=== Provided data ===
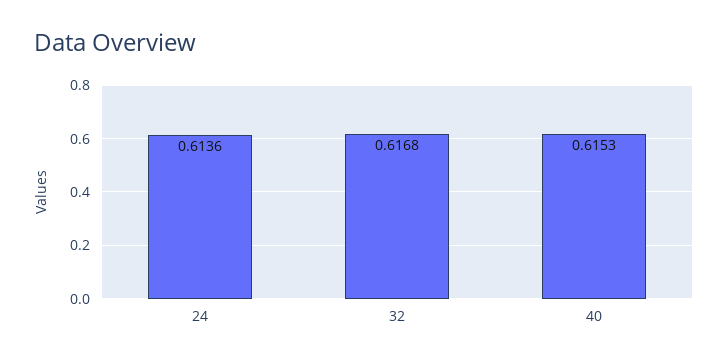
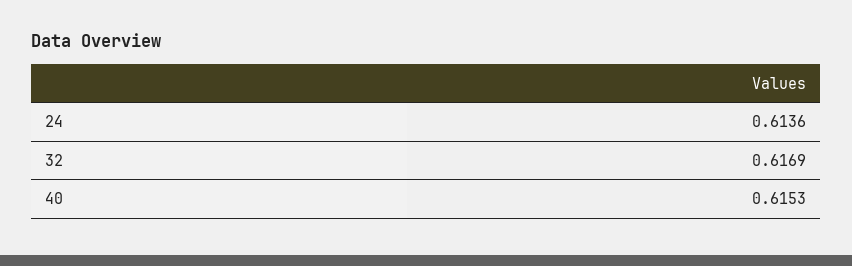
32: 0.6168 -> 0.6169

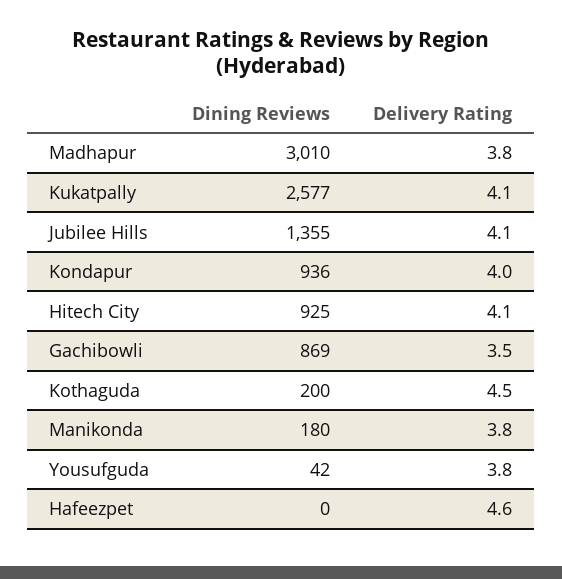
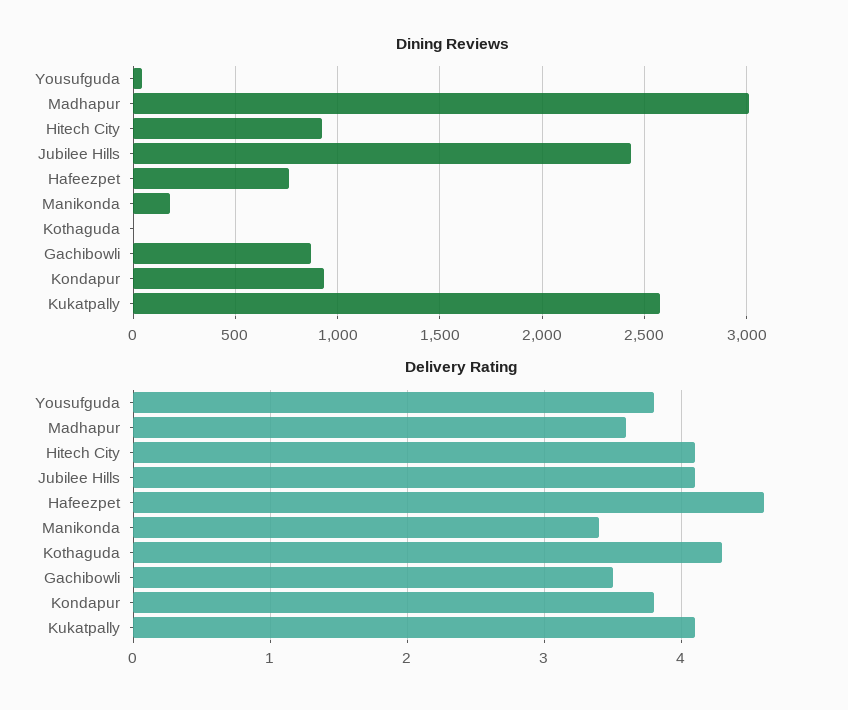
Delivery Rating, Madhapur: 3.8 -> 3.6
Dining Reviews, Jubilee Hills: 1355 -> 2450
Delivery Rating, Kondapur: 4 -> 3.8
Dining Reviews, Kothaguda: 200 -> 0
Delivery Rating, Kothaguda: 4.5 -> 4.3
Delivery Rating, Manikonda: 3.8 -> 3.4
Dining Reviews, Hafeezpet: 0 -> 750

=== Goal of the exercise ===
Output the lines above in full and exactly. Leave out every picture.

=== Expected output ===
32: 0.6168 -> 0.6169

Delivery Rating, Madhapur: 3.8 -> 3.6
Dining Reviews, Jubilee Hills: 1355 -> 2450
Delivery Rating, Kondapur: 4 -> 3.8
Dining Reviews, Kothaguda: 200 -> 0
Delivery Rating, Kothaguda: 4.5 -> 4.3
Delivery Rating, Manikonda: 3.8 -> 3.4
Dining Reviews, Hafeezpet: 0 -> 750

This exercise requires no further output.